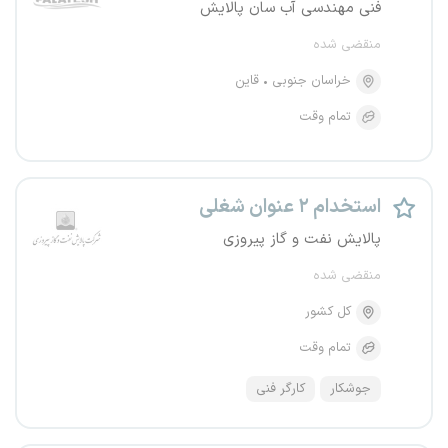
فنی مهندسی آب سان پالایش
منقضی شده
خراسان جنوبی
قاین
تمام وقت
استخدام ۲ عنوان شغلی
پالایش نفت و گاز پیروزی
منقضی شده
کل کشور
تمام وقت
جوشکار
کارگر فنی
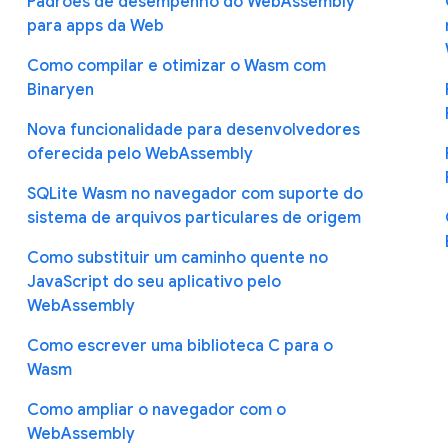
Padrões de desempenho do WebAssembly
para apps da Web
Como compilar e otimizar o Wasm com
Binaryen
Nova funcionalidade para desenvolvedores
oferecida pelo WebAssembly
SQLite Wasm no navegador com suporte do
sistema de arquivos particulares de origem
Como substituir um caminho quente no
JavaScript do seu aplicativo pelo
WebAssembly
Como escrever uma biblioteca C para o
Wasm
Como ampliar o navegador com o
WebAssembly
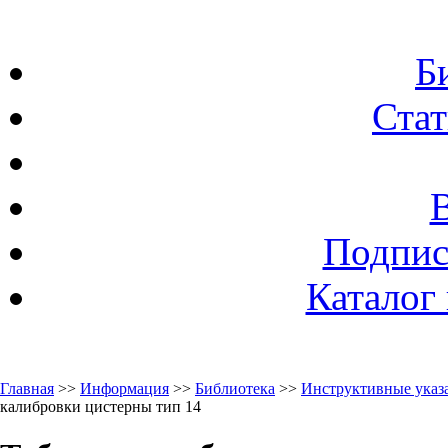
Б
Стат
Подпис
Каталог
Главная
>>
Информация
>>
Библиотека
>>
Инструктивные указа
калибровки цистерны тип 14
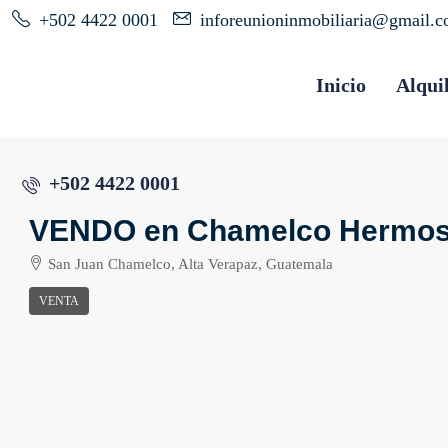
+502 4422 0001
inforeunioninmobiliaria@gmail.
Inicio
Alqui
+502 4422 0001
VENDO en Chamelco Hermos
San Juan Chamelco, Alta Verapaz, Guatemala
VENTA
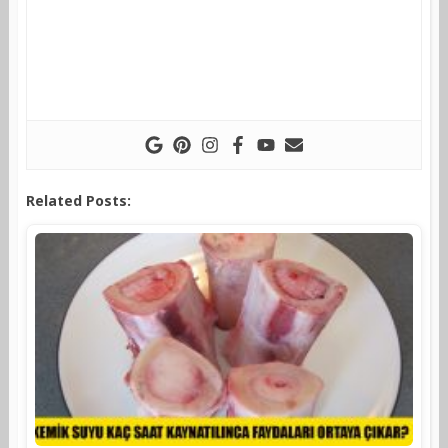
Related Posts:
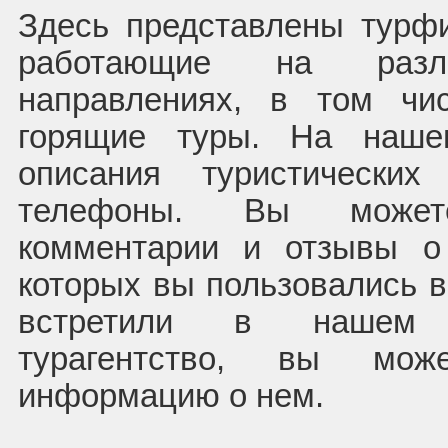
Здесь представлены турф
работающие на раз
направлениях, в том чи
горящие туры. На наше
описания туристических
телефоны. Вы может
комментарии и отзывы о
которых вы пользовались в
встретили в нашем 
турагентство, вы мож
информацию о нем.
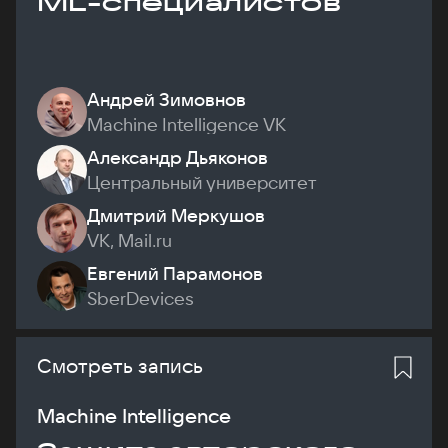
ML-специалистов
Андрей Зимовнов
Machine Intelligence VK
Александр Дьяконов
Центральный университет
Дмитрий Меркушов
VK, Mail.ru
Евгений Парамонов
SberDevices
Смотреть запись
Machine Intelligence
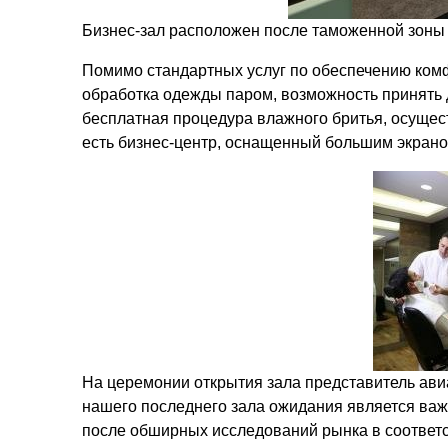
Бизнес-зал расположен после таможенной зоны 
Помимо стандартных услуг по обеспечению комф
обработка одежды паром, возможность принять ду
бесплатная процедура влажного бритья, осуще
есть бизнес-центр, оснащенный большим экраном
На церемонии открытия зала представитель ави
нашего последнего зала ожидания является важ
после обширных исследований рынка в соответст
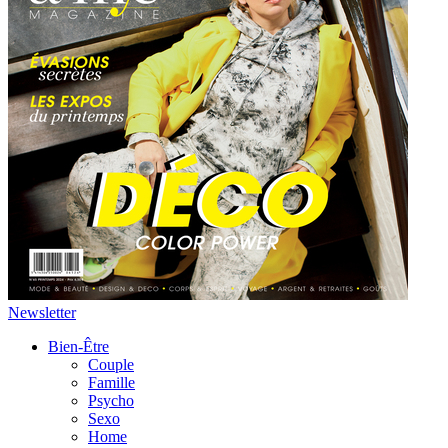
Newsletter
Bien-Être
Couple
Famille
Psycho
Sexo
Home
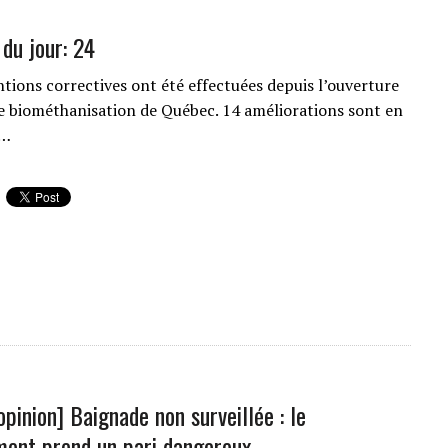
 du jour: 24
ntions correctives ont été effectuées depuis l’ouverture
e biométhanisation de Québec. 14 améliorations sont en
n…
opinion] Baignade non surveillée : le
ent prend un pari dangereux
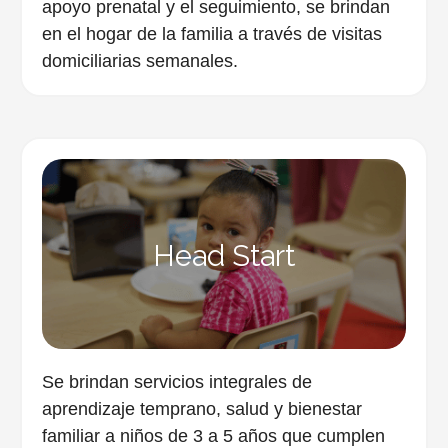
apoyo prenatal y el seguimiento, se brindan
en el hogar de la familia a través de visitas
domiciliarias semanales.
Head Start
Se brindan servicios integrales de
aprendizaje temprano, salud y bienestar
familiar a niños de 3 a 5 años que cumplen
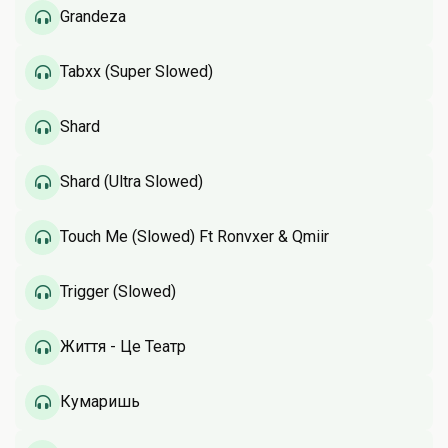
Grandeza
Tabxx (Super Slowed)
Shard
Shard (Ultra Slowed)
Touch Me (Slowed) Ft Ronvxer & Qmiir
Trigger (Slowed)
Життя - Це Театр
Кумаришь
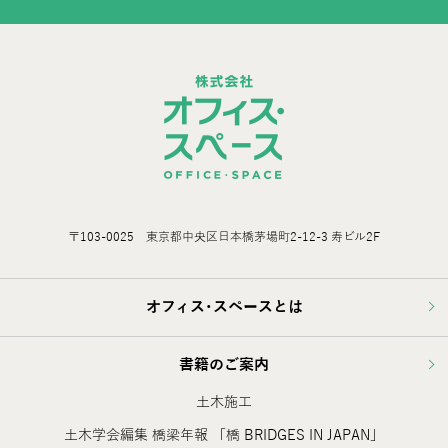
〒103-0025 東京都中央区日本橋茅場町2-12-3 寿ビル2F
オフィス･スペースとは
書籍のご案内
土木施工
土木学会編集 橋梁年報 「橋 BRIDGES IN JAPAN」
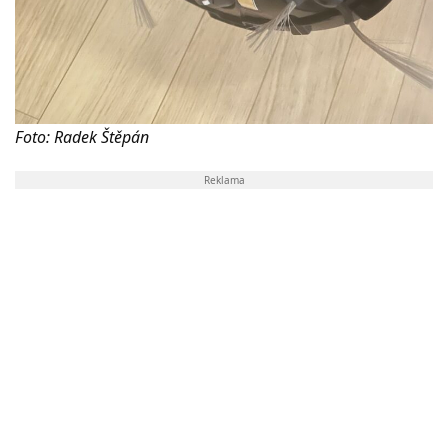
Foto: Radek Štěpán
Reklama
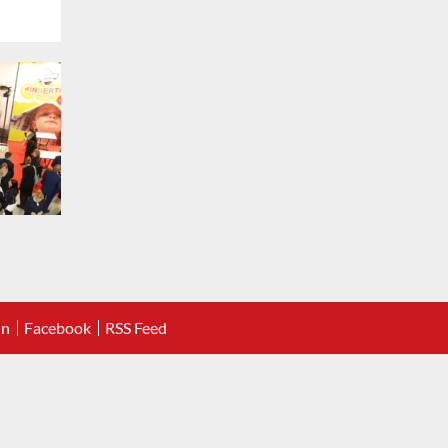
In
Facebook
RSS Feed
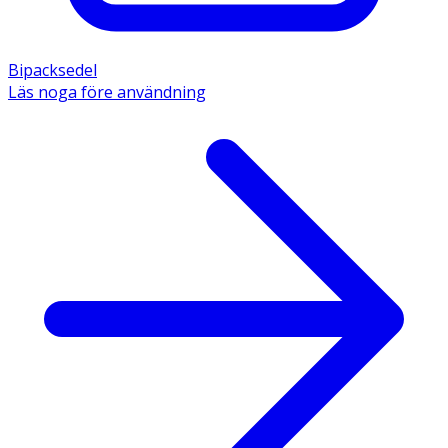
Bipacksedel
Läs noga före användning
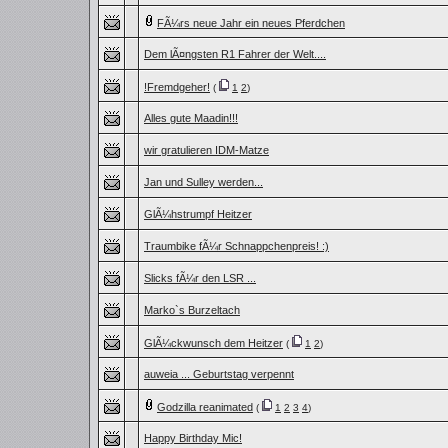
FÃ¼rs neue Jahr ein neues Pferdchen
Dem lÃ¤ngsten R1 Fahrer der Welt....
!Fremdgeher!
(
1
2
)
Alles gute Maadin!!!
wir gratulieren IDM-Matze
Jan und Sulley werden...
GlÃ¼hstrumpf Heitzer
Traumbike fÃ¼r Schnappchenpreis! :)
Slicks fÃ¼r den LSR ...
Marko`s Burzeltach
GlÃ¼ckwunsch dem Heitzer
(
1
2
)
auweia ... Geburtstag verpennt
Godzilla reanimated
(
1
2
3
4
)
Happy Birthday Mic!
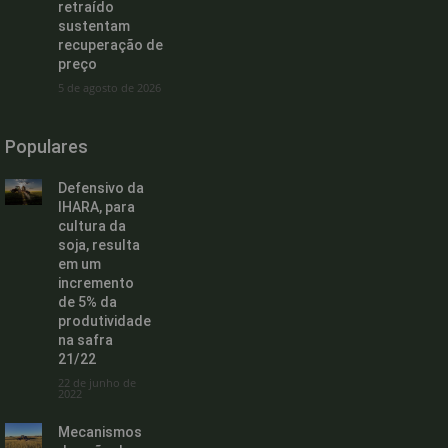
retraído
sustentam
recuperação de
preço
5 de agosto de 2026
Populares
Defensivo da
IHARA, para
cultura da
soja, resulta
em um
incremento
de 5% da
produtividade
na safra
21/22
22 de junho de
2022
Mecanismos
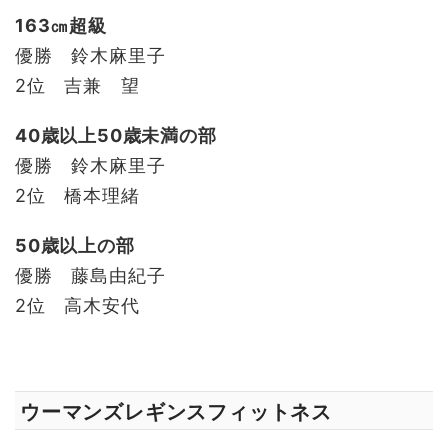
163㎝超級
優勝 鈴木麻里子
2位 吉兼 望
40歳以上50歳未満の部
優勝 鈴木麻里子
2位 橋本理緒
50歳以上の部
優勝 藤島由紀子
2位 高木安代
ウーマンズレギンスフィットネス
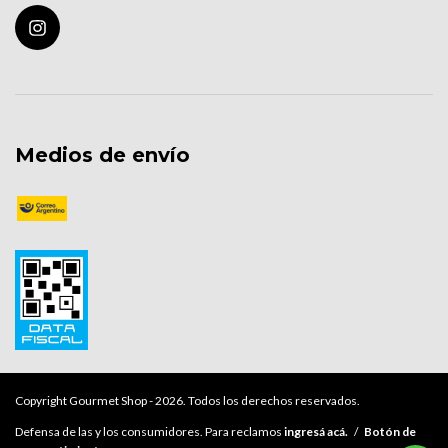
Medios de envío
Copyright Gourmet Shop - 2026. Todos los derechos reservados.
Defensa de las y los consumidores. Para reclamos
ingresá acá.
/
Botón de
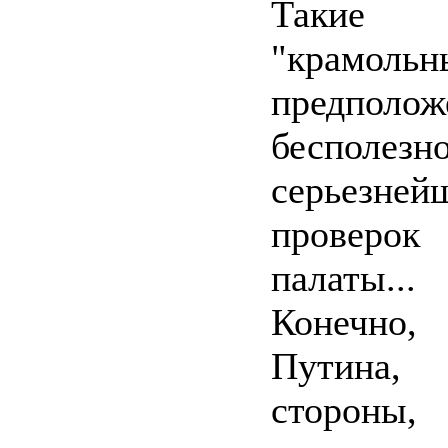
Таки
"крамольн
предпо
бесполезн
серьезней
проверо
палаты...
Конечно,
Путина
сторон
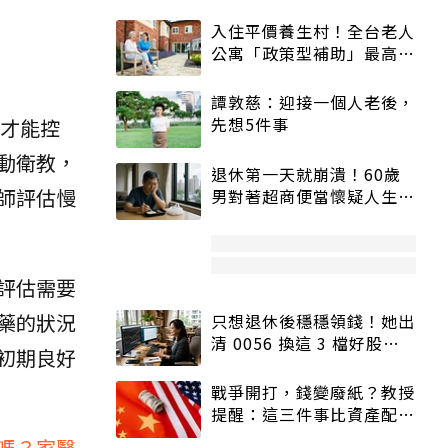
入住平價養生村！全台老人
公寓「政策型補助」最高打
5折
譚敦慈：迎接一個人老後，
先想5件事
才能控
動衛教，
退休第一天就崩潰！60歲
師評估慢
男對著超商便當懷疑人生
「一切好安靜」
評估需要
藥的狀況
只想退休後穩穩領錢！她出
清 0056 換這 3 檔好股：
初期良好
股價高點照樣買
戰爭開打，錢變廢紙？教授
提醒：這三件事比資產配置
更重要！
嗎？家醫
_____
Could you return the text read from all the entries above, line for line, leaving the pictures out of your answer?

فنی مهندسی آب سان پالایش
منقضی شده
خراسان جنوبی
قاین
تمام وقت
استخدام ۲ عنوان شغلی
پالایش نفت و گاز پیروزی
منقضی شده
کل کشور
تمام وقت
جوشکار
کارگر فنی
Padrões de desempenho do WebAssembly
para apps da Web
Como compilar e otimizar o Wasm com
Binaryen
Nova funcionalidade para desenvolvedores
oferecida pelo WebAssembly
SQLite Wasm no navegador com suporte do
sistema de arquivos particulares de origem
Como substituir um caminho quente no
JavaScript do seu aplicativo pelo
WebAssembly
Como escrever uma biblioteca C para o
Wasm
Como ampliar o navegador com o
WebAssembly
Б
Стат
Подпис
Каталог
Главная
>>
Информация
>>
Библиотека
>>
Инструктивные указа
калибровки цистерны тип 14
+502 4422 0001
inforeunioninmobiliaria@gmail.
Inicio
Alqui
+502 4422 0001
VENDO en Chamelco Hermos
San Juan Chamelco, Alta Verapaz, Guatemala
VENTA
Related Posts:
Здесь представлены турф
работающие на раз
направлениях, в том чи
горящие туры. На наше
описания туристических
телефоны. Вы может
комментарии и отзывы о
которых вы пользовались в
встретили в нашем 
турагентство, вы мож
информацию о нем.
ML-специалистов
Андрей Зимовнов
Machine Intelligence VK
Александр Дьяконов
Центральный университет
Дмитрий Меркушов
VK, Mail.ru
Евгений Парамонов
SberDevices
Смотреть запись
Machine Intelligence
Бизнес-зал расположен после таможенной зоны 
Помимо стандартных услуг по обеспечению комф
обработка одежды паром, возможность принять ду
бесплатная процедура влажного бритья, осуще
есть бизнес-центр, оснащенный большим экраном
На церемонии открытия зала представитель ави
нашего последнего зала ожидания является важ
после обширных исследований рынка в соответст
Newsletter
Bien-Être
Couple
Famille
Psycho
Sexo
Home
 du jour: 24
ntions correctives ont été effectuées depuis l’ouverture
e biométhanisation de Québec. 14 améliorations sont en
n…
opinion] Baignade non surveillée : le
ent prend un pari dangereux
apoyo prenatal y el seguimiento, se brindan
en el hogar de la familia a través de visitas
domiciliarias semanales.
Head Start
Se brindan servicios integrales de
aprendizaje temprano, salud y bienestar
familiar a niños de 3 a 5 años que cumplen
Grandeza
Tabxx (Super Slowed)
Shard
Shard (Ultra Slowed)
Touch Me (Slowed) Ft Ronvxer & Qmiir
Trigger (Slowed)
Життя - Це Театр
Кумаришь
〒103-0025 東京都中央区日本橋茅場町2-12-3 寿ビル2F
オフィス･スペースとは
書籍のご案内
土木施工
土木学会編集 橋梁年報 「橋 BRIDGES IN JAPAN」
Foto: Radek Štěpán
Reklama
In
Facebook
RSS Feed
Bipacksedel
Läs noga före användning
FÃ¼rs neue Jahr ein neues Pferdchen
Dem lÃ¤ngsten R1 Fahrer der Welt....
!Fremdgeher!
(
1
2
)
Alles gute Maadin!!!
wir gratulieren IDM-Matze
Jan und Sulley werden...
GlÃ¼hstrumpf Heitzer
Traumbike fÃ¼r Schnappchenpreis! :)
Slicks fÃ¼r den LSR ...
Marko`s Burzeltach
GlÃ¼ckwunsch dem Heitzer
(
1
2
)
auweia ... Geburtstag verpennt
Godzilla reanimated
(
1
2
3
4
)
Happy Birthday Mic!
retraído
sustentam
recuperação de
preço
5 de agosto de 2026
Populares
Defensivo da
IHARA, para
cultura da
soja, resulta
em um
incremento
de 5% da
produtividade
na safra
21/22
22 de junho de
2022
Mecanismos
163㎝超級
優勝 鈴木麻里子
2位 吉兼 望
40歳以上50歳未満の部
優勝 鈴木麻里子
2位 橋本理緒
50歳以上の部
優勝 藤島由紀子
2位 高木安代
ウーマンズレギンスフィットネス
Medios de envío
Copyright Gourmet Shop - 2026. Todos los derechos reservados.
Defensa de las y los consumidores. Para reclamos
ingresá acá.
/
Botón de
Таки
"крамольн
предпо
бесполезн
серьезней
проверо
палаты...
Конечно,
Путина
сторон
入住平價養生村！全台老人
公寓「政策型補助」最高打
5折
譚敦慈：迎接一個人老後，
先想5件事
才能控
動衛教，
退休第一天就崩潰！60歲
師評估慢
男對著超商便當懷疑人生
「一切好安靜」
評估需要
藥的狀況
只想退休後穩穩領錢！她出
清 0056 換這 3 檔好股：
初期良好
股價高點照樣買
戰爭開打，錢變廢紙？教授
提醒：這三件事比資產配置
更重要！
嗎？家醫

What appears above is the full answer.